Scan the data for "Right" and copy each matching line.

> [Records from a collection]
--------------------
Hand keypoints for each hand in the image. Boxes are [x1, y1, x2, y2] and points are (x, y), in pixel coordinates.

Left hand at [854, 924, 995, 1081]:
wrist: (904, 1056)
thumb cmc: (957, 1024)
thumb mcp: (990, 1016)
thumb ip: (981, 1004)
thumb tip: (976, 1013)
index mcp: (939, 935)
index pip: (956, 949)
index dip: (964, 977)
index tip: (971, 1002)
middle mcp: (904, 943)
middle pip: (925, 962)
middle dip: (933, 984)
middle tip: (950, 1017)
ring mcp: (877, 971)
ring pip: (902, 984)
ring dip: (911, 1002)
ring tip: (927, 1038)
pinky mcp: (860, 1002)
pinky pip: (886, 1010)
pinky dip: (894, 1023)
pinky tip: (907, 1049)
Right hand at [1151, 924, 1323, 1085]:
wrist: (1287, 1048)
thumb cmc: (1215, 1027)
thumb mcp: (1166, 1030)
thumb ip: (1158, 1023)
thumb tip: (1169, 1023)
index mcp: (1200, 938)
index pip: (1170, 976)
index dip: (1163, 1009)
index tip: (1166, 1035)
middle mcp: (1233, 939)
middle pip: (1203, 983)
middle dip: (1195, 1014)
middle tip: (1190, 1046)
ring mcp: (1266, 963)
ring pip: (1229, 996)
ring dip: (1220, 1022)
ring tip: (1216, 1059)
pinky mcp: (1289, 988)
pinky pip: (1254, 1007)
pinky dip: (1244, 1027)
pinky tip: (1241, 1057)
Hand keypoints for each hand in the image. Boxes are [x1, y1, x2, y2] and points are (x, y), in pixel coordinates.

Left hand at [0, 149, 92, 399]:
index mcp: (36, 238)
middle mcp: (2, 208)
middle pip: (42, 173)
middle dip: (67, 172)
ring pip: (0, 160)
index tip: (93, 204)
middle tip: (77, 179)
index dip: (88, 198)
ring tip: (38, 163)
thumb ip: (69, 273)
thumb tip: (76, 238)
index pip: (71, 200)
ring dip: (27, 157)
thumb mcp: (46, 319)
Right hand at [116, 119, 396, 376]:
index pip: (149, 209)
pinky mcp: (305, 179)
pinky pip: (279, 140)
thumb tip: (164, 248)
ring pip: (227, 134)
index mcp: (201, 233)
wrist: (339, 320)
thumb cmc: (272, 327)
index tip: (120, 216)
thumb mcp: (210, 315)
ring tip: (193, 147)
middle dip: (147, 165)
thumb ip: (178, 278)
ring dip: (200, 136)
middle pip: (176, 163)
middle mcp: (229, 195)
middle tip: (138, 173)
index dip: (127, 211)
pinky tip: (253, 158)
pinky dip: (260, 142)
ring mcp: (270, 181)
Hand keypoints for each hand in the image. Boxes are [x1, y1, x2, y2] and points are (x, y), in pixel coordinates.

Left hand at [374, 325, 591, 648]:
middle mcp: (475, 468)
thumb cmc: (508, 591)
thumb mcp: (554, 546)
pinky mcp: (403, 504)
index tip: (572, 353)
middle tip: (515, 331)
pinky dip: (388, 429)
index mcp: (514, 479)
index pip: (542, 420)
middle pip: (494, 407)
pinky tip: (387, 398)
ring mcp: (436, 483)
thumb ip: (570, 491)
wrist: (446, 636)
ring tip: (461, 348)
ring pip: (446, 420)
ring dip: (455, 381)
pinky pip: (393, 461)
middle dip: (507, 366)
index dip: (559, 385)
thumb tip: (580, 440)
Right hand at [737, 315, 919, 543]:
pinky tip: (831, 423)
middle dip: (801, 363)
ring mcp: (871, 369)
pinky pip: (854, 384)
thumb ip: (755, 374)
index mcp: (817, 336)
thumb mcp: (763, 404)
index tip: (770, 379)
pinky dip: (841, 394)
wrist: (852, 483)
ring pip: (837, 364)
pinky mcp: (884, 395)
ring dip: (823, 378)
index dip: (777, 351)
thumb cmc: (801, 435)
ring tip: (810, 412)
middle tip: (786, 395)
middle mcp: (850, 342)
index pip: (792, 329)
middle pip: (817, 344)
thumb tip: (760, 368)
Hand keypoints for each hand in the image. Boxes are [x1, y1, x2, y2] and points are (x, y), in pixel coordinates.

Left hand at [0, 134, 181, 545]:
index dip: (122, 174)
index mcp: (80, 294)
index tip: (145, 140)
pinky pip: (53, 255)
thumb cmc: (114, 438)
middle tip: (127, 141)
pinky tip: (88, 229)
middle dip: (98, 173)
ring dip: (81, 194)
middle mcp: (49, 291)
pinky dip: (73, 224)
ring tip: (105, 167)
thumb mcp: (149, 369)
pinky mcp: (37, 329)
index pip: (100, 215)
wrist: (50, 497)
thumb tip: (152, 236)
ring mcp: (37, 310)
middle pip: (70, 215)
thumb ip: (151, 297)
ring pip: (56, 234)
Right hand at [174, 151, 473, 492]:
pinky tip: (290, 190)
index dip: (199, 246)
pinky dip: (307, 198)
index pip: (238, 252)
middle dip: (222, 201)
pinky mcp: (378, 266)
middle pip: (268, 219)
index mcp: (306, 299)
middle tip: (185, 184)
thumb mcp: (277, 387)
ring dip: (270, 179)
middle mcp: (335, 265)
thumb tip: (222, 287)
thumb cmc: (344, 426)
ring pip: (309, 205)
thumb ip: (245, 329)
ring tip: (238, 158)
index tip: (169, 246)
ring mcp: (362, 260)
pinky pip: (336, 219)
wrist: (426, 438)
--------------------
> [Exercise solution]
Right hand at [1151, 924, 1323, 1085]:
Right hand at [116, 119, 396, 376]:
Right hand at [737, 315, 919, 543]:
Right hand at [174, 151, 473, 492]:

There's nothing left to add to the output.